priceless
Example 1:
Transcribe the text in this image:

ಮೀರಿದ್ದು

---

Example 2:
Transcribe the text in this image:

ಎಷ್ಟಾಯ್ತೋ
────────────────────
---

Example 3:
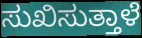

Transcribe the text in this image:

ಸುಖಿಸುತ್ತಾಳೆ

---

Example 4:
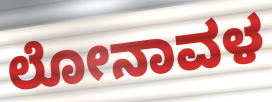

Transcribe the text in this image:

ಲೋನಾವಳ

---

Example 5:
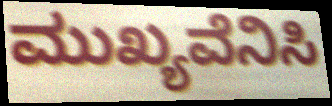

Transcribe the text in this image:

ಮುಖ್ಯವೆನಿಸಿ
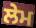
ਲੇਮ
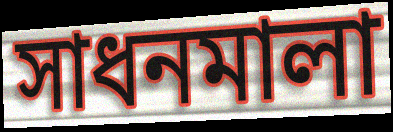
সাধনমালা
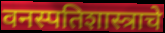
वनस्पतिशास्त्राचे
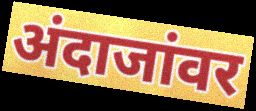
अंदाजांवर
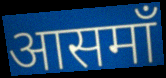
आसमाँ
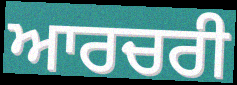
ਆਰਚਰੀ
────────────────────
### What to work on
Lines containing the string "Example" in the entries above should be counted. State that number alone.

### Response to this exercise
5